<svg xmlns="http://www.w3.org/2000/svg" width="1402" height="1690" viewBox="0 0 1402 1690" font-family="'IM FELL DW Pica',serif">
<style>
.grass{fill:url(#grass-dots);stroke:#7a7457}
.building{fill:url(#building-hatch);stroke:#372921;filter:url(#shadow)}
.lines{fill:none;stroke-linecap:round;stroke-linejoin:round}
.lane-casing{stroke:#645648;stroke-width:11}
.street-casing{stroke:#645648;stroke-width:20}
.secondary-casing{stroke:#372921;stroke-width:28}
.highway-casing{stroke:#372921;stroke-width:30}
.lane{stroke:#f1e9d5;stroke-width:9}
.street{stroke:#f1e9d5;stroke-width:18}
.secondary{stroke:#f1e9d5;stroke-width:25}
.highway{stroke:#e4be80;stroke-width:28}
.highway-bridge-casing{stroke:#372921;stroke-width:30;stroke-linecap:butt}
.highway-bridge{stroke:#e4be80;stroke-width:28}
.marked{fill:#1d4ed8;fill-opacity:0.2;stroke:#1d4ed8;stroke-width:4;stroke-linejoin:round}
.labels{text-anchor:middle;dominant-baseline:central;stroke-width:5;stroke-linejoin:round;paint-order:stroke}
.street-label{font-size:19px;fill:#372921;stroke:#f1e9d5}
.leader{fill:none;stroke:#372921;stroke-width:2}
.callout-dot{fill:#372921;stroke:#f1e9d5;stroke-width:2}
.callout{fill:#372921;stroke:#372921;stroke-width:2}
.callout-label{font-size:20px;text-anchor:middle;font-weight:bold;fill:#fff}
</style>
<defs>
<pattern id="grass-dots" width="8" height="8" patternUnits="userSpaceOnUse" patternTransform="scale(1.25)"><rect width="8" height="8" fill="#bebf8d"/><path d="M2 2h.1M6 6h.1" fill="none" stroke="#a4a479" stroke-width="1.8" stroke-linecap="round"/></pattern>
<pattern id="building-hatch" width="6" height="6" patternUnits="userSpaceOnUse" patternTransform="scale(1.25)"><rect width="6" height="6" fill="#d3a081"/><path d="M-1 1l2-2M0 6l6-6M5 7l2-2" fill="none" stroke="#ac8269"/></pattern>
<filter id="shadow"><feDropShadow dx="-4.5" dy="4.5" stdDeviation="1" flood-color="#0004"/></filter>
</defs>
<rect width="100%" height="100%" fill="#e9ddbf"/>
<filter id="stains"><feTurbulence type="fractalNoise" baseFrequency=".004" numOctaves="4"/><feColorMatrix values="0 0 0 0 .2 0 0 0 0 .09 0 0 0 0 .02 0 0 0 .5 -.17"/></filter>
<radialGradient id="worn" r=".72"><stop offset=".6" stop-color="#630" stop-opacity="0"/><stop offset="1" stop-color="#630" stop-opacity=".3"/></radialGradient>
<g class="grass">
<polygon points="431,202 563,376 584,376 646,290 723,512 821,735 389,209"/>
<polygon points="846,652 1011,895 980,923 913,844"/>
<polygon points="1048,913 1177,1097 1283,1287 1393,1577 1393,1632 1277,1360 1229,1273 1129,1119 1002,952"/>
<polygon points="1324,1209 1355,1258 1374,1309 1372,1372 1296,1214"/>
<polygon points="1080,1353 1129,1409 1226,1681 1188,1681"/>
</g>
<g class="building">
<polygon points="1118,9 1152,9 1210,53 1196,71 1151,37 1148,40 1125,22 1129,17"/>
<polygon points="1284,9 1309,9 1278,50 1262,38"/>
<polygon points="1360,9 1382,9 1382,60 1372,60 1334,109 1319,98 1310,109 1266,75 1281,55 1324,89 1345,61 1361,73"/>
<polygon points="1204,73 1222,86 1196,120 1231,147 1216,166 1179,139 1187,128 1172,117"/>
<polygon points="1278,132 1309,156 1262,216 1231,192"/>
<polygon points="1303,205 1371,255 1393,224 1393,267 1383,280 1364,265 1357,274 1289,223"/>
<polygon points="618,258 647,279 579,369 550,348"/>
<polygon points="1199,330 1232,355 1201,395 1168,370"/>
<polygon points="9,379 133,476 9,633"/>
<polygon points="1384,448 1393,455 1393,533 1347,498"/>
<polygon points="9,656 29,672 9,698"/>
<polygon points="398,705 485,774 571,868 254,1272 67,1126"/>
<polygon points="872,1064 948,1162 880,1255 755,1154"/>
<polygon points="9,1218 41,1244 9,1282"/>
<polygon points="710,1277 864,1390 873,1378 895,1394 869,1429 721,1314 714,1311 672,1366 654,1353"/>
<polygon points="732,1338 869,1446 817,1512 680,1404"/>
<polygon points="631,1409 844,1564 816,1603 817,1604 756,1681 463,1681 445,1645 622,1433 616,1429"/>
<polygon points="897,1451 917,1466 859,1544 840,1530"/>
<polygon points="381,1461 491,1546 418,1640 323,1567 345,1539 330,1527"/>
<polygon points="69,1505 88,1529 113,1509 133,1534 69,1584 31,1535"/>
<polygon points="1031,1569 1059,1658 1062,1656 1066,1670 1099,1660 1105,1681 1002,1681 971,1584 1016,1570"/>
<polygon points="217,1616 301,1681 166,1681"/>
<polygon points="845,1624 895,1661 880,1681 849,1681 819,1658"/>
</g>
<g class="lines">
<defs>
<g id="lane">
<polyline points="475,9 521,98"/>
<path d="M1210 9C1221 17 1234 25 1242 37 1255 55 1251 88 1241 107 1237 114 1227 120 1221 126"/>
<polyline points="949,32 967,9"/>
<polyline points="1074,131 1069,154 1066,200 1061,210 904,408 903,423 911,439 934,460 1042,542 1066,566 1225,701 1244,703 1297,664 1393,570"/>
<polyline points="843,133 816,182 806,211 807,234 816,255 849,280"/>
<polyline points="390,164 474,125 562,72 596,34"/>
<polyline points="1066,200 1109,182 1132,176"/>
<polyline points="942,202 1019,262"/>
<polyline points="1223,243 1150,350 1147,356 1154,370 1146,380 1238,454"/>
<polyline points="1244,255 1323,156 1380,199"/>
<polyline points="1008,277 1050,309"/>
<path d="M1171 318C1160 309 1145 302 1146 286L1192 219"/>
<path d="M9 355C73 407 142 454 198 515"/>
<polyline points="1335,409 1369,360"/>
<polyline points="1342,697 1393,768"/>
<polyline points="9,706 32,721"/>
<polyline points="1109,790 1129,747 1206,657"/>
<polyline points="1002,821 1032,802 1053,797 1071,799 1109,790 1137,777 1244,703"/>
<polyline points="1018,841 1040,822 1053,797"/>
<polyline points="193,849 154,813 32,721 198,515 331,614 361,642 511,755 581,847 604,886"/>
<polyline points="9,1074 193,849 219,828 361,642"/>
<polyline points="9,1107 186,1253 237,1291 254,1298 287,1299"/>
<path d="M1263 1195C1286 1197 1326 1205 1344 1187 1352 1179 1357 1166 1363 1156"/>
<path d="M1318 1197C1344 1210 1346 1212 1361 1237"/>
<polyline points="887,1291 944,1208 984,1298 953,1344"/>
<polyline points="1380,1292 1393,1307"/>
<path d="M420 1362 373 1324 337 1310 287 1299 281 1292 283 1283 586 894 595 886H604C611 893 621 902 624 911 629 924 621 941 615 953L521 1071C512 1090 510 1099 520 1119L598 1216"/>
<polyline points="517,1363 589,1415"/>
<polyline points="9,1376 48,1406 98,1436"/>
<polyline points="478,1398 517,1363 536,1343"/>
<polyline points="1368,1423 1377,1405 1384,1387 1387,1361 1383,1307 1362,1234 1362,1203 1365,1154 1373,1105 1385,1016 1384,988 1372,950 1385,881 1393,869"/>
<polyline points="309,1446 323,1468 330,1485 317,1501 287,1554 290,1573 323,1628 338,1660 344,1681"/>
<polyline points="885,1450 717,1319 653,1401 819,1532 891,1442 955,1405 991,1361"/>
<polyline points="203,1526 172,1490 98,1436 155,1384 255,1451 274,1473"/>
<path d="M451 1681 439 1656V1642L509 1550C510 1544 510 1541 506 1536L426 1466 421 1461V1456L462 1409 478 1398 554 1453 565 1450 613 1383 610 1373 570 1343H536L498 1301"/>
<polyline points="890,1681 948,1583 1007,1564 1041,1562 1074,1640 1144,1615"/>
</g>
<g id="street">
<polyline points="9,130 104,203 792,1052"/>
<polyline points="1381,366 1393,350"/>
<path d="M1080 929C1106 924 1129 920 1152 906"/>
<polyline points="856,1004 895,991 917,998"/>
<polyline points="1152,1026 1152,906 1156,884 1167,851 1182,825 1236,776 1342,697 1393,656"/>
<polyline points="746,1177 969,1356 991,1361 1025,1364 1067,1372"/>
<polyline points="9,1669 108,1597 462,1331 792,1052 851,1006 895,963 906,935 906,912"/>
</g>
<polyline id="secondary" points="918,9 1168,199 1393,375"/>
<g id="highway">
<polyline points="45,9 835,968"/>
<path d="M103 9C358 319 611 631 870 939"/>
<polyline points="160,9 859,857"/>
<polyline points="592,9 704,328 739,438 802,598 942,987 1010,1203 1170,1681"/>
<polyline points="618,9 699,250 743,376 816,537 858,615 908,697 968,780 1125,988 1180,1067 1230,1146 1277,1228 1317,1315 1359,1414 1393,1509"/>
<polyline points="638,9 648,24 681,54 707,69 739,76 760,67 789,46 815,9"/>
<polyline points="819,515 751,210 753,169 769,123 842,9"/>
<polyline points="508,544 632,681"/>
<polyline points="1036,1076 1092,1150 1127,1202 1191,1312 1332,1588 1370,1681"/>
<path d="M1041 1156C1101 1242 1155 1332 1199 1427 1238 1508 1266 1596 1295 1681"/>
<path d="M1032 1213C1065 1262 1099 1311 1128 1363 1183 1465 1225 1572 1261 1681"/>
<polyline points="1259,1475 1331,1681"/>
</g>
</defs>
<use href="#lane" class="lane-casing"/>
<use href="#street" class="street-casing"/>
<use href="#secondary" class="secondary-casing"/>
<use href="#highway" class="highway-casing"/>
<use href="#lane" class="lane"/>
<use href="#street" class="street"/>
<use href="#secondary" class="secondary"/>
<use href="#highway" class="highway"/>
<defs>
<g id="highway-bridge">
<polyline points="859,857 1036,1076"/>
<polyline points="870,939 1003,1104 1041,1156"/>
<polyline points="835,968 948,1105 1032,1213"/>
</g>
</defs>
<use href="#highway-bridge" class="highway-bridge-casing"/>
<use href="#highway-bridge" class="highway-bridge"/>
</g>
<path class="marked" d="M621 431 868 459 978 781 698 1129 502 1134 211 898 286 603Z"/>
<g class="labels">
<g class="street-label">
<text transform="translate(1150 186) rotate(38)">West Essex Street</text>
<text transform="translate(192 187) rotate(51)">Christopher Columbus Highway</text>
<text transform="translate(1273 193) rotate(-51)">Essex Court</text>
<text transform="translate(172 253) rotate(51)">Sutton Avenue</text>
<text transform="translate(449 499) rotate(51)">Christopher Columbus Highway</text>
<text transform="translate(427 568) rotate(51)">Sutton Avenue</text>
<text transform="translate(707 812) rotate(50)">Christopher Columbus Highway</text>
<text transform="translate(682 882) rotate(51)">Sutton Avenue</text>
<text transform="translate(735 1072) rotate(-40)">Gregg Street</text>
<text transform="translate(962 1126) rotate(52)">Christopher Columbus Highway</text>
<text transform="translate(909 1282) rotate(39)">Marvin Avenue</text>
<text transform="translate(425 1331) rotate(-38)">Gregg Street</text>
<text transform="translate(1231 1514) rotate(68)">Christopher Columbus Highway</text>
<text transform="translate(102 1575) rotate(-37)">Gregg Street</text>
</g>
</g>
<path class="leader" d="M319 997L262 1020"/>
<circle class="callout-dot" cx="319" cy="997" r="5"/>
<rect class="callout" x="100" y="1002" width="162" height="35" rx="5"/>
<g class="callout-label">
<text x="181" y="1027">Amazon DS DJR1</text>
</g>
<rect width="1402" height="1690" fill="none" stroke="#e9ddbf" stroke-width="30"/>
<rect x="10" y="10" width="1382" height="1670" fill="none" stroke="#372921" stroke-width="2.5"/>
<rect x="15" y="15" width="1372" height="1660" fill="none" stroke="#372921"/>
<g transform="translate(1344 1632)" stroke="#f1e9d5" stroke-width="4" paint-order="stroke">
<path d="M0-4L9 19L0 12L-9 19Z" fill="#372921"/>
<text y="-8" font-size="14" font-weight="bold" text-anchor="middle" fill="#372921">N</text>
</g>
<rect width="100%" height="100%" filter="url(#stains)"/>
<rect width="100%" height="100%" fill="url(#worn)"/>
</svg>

**Activity:**
Search the preceding listing for "order" and extract every line where it is found.

**Response below:**
.labels{text-anchor:middle;dominant-baseline:central;stroke-width:5;stroke-linejoin:round;paint-order:stroke}
<g transform="translate(1344 1632)" stroke="#f1e9d5" stroke-width="4" paint-order="stroke">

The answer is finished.